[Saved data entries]
════════

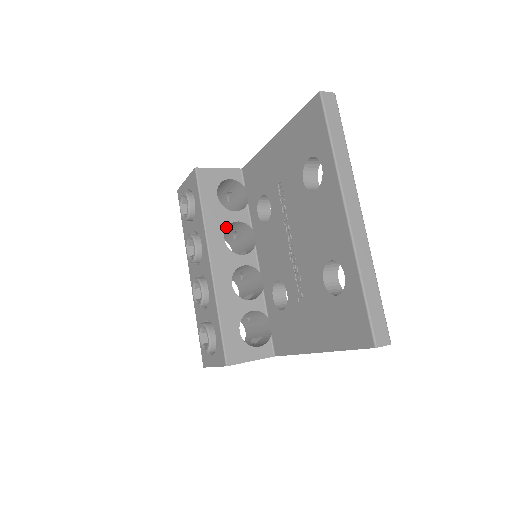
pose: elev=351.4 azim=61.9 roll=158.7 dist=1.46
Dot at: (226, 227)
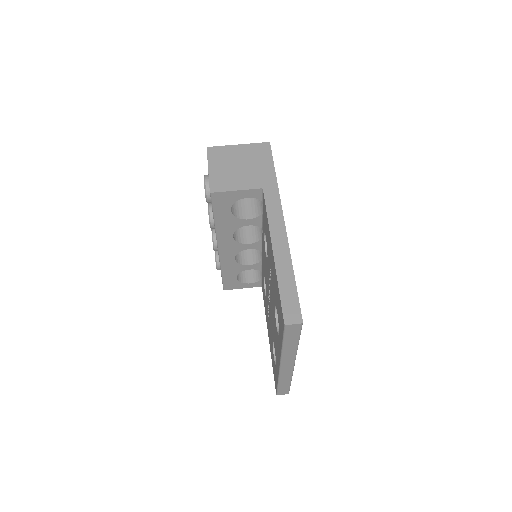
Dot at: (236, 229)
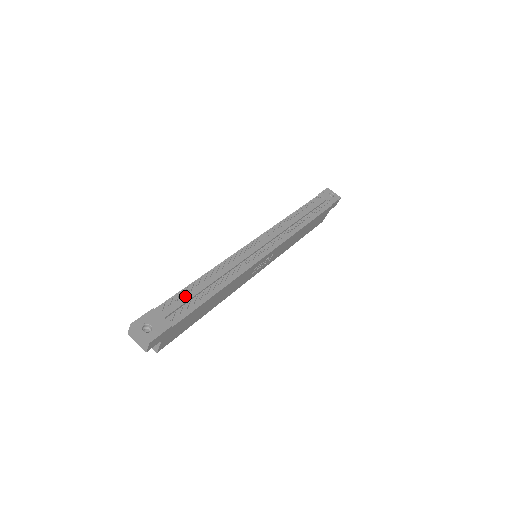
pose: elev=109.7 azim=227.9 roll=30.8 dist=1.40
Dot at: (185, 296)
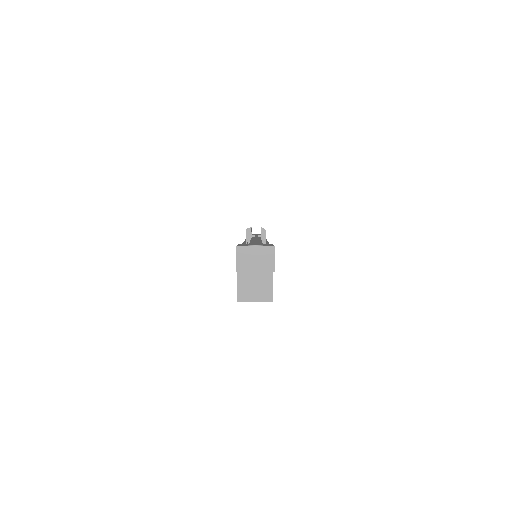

════════

**WHAT IS ASKED**
Copy every line of text in the records word for word, leaving out the pictures.

**OUTPUT OF THE TASK**
pose: elev=351.4 azim=61.9 roll=158.7 dist=1.46
Dot at: (226, 227)
Dot at: (236, 229)
pose: elev=109.7 azim=227.9 roll=30.8 dist=1.40
Dot at: (185, 296)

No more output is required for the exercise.